Şekil 4.31: Maltepe Carrefour Alışveriş Merkezinde satış birimlerinin alansal farklarını gösteren plan.

Şekil 4.32: Maltepe Carrefour Alışveriş Merkezindeki iki satış biriminin boyutsal farklılığının kesit düzleminde ifadesi.

4.3 Bölüm Sonuçları

Bölümde ilk olarak alışveriş mekanlarının gelişimi tarihsel açıdan irdelenmiştir. Eski Yunan Uygarlığı’ndaki Stoa, Roma Dönemin’de inşa edilen Trajan Forumu Çarşısı, Ortaçağ pazar yerleri, Endüstri Devrimi’nin getirdiği pasajlar ve Osmanlı Dönemi ticari yapıları olan bedesten, kapalı çarşı ve arastaların ortak bir özelliği saptanmıştır. Alışveriş mekanları genelinde bir araya gelen satış birimlerinin çok büyük bir kısmı eşdeğer geometrik ve boyutsal özelliklere sahiptir. Yükseklik, daima derinlik ve genişlikle ile doğru orantılı olacak şekilde irdelenmiştir. Satış birimlerinin çok büyük bir bölümünde genişlik, derinlik ve yükseklik parametreleri arasındaki oranlar 1 ile 2 arasında seyreder. Birimlerin çoğu kare proporsiyona sahiptir ve yükseklik de bu karenin düşey düzlemdeki takipçisidir.

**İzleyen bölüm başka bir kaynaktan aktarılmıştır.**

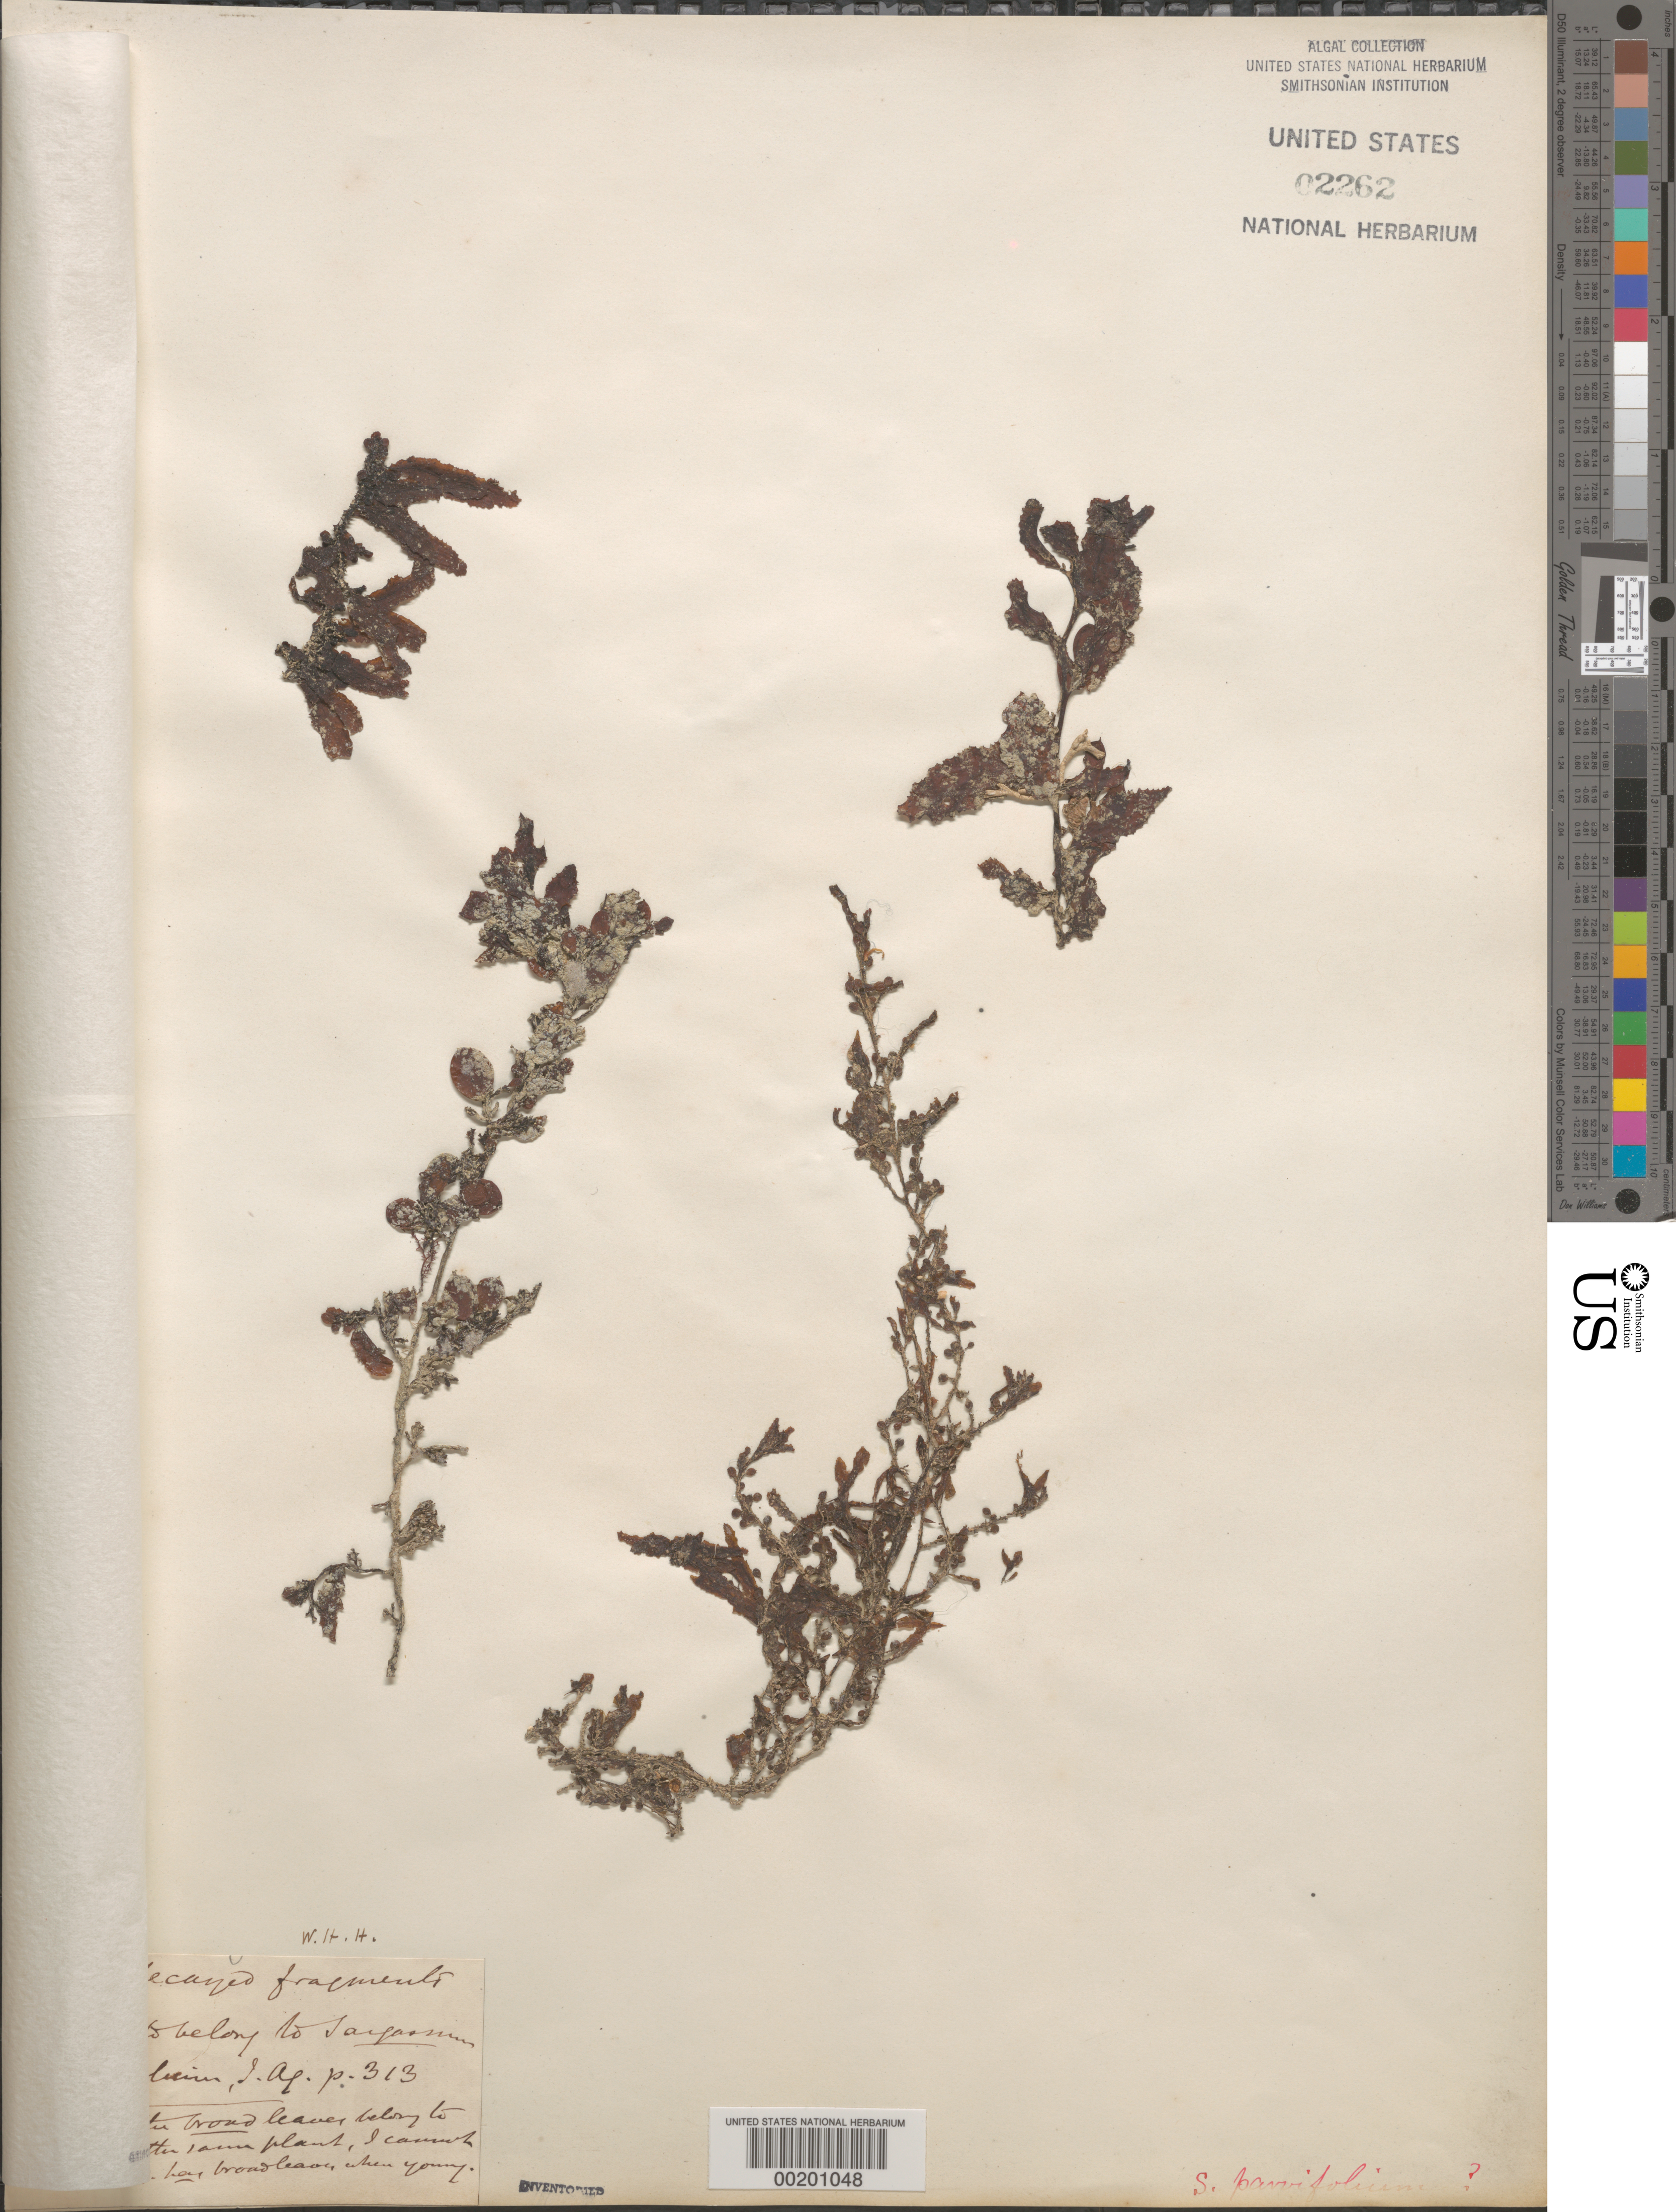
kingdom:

Günümüz alışveriş mekanlarında ise satış birimlerinin yükseklikleri, konstrüktif kat yüksekliği ve havalandırma tesisatı ile diğer tesisatları barındıran asma tavanlar tarafından belirlenmektedir. Yükseklikleri teknik gereksinimlerce belirlenen satış birimlerinin alansal değerleri ise büyük farklılıklar göstermektedir. Dolayısıyla 30 m2’lik bir satış birimi ile 600 m2’lik bir satış biriminin tavan yüksekliğinin aynı olması durumu söz konusudur. Oysa ki yükseklik ile genişlik ve derinlik arasındaki ilişki sadece teknik şartlar ve gereksinimler tarafından belirlenemeyecek kadar ciddî bir öneme sahiptir. Mekansal proporsiyonlar ve kullanıcı arasındaki ilişki mekansal kaliteyi doğrudan etkiler.

Bu anlamda alan çalışması bölümünde derinlik ve genişlikleri modüler olarak farklılaşan fakat yükseklikleri aynı olan satış birimleri sanal ortamda kullanıcının değerlendirilmesine sunulacaktır.